Serena goes to see Dan, and they both finally profess their love to each other. But their happiness is cut short when Serena discovers that Blair is going away. She races to see Blair before she gets on the plane, and convinces her to stay and fight for her life.

==Reception==

"I’ve been lobbying for the show to use the GG gimmick as more than just a cute framing device or a running commentary on events that need no further embellishment. Tonight, the GG blog set off the daisy-chain of misunderstandings and back-biting that kept the episode percolating, and finally demonstrated how the rumor mill can upend people’s personal lives. Whether the rumors are true or not doesn’t really matter."
— —Scott Tobias praising the utilization of the Gossip Girl blog.

"A Thin Line Between Chuck and Nate" was watched by 2.27 million viewers and received positive reviews from critics. New York Magazine praised the episode following the show's return from the Writer's Strike and the use of Gossip Girl to elevate the episode. "We were concerned after last week's episode that Gossip Girl was embarking on a downward spiral, that the writers' strike would cause it to slink off the air like a disgraced social climber, [...] Every time we find ourselves doubting or mistrustful of our lover, he or she surprises us, we are proven wrong, and we fall in "love" all over again. As the great writer Jessica Fletcher once said, what does not kill us makes us stronger. And this week's season finale had us feeling strong indeed! [...] it was the first to play up the role of Gossip Girl herself and her effect on the character's lives." Scott Tobias of The A.V. Club lauded the development of the Blair/Nate/Chuck triangle, "[...]one, it adds another layer to the big revelation that she lost her virginity to Chuck before losing her fake virginity to Nate.

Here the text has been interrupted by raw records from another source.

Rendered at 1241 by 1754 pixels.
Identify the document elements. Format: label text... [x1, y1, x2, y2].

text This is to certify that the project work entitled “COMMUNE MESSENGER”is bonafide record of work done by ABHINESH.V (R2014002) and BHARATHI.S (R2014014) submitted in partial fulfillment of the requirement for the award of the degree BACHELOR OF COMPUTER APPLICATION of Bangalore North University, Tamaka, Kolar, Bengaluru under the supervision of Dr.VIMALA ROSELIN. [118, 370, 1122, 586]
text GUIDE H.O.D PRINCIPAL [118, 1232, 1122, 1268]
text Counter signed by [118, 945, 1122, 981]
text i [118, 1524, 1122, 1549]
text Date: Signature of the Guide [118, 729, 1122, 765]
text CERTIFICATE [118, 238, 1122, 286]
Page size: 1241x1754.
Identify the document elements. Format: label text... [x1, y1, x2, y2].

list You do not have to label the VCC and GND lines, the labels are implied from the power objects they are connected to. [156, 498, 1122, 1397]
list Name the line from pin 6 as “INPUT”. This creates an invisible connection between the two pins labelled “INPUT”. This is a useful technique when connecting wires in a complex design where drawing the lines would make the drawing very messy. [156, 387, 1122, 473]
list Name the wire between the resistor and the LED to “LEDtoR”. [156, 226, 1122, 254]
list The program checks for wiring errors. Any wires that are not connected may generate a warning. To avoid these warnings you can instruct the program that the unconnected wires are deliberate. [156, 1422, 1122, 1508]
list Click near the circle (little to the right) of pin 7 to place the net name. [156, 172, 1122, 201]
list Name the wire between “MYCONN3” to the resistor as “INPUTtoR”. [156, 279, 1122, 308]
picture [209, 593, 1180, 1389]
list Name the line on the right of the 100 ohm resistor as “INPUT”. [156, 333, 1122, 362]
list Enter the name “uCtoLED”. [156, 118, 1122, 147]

It would have been hard enough to deal with the truth about who's sleeping with whom, but adding a paternity test to the mix kicks it up several notches. For two, we get to see Blair's swift and stunning fall from grace after Chuck decides to finally play his hand on the Gossip Girl site."

Chris Rovzar from New York Magazine praised the panic that the pregnancy storyline caused. "To be fair, Blair's sleeping with Chuck after getting dumped was kind of understandable. But it's so real that no one would see it that way." Tobias commended the writers' shifting the storyline from Serena to Blair. "[...]surely none of you believed that Serena was buying the test for herself, did you? The writers do a fine enough job covering up this little twist, but it’s impossible to believe that she and Dan would have unprotected sex." On reviewing the episode, Tobias praised the pregnancy scare storyline for Blair, calling it a "masterstroke" and noted the commonality of the rules of 19th century New York high society and the rules of high school hierarchy in the show. "The moment Blair is tarred as a harlot, her adoring underlings turn on her like a pack of hyenas; it’s strange to think that Blair’s pristine sexuality was somehow the root of her power [...] but in this world, it makes sense. Sleeping with two guys in quick succession (particularly Chuck, who isn’t “special” like Nate) is a show of weakness, and she fast discovers that her loyal subjects do not respect vulnerability from their leader." Tobias expected the return of a vengeful Blair. "Blair will have to dig pretty hard to hurt Chuck as badly as he did with that “Arabian horses” speech. Can't wait for her Medea phase to begin."

Tobias praised the direction of Jenny Humphrey from her role in bringing down Blair to being given an elevated storyline. "I’ve been waiting for Jenny to play a more integral role than luring her boring mother back into the Humphrey household."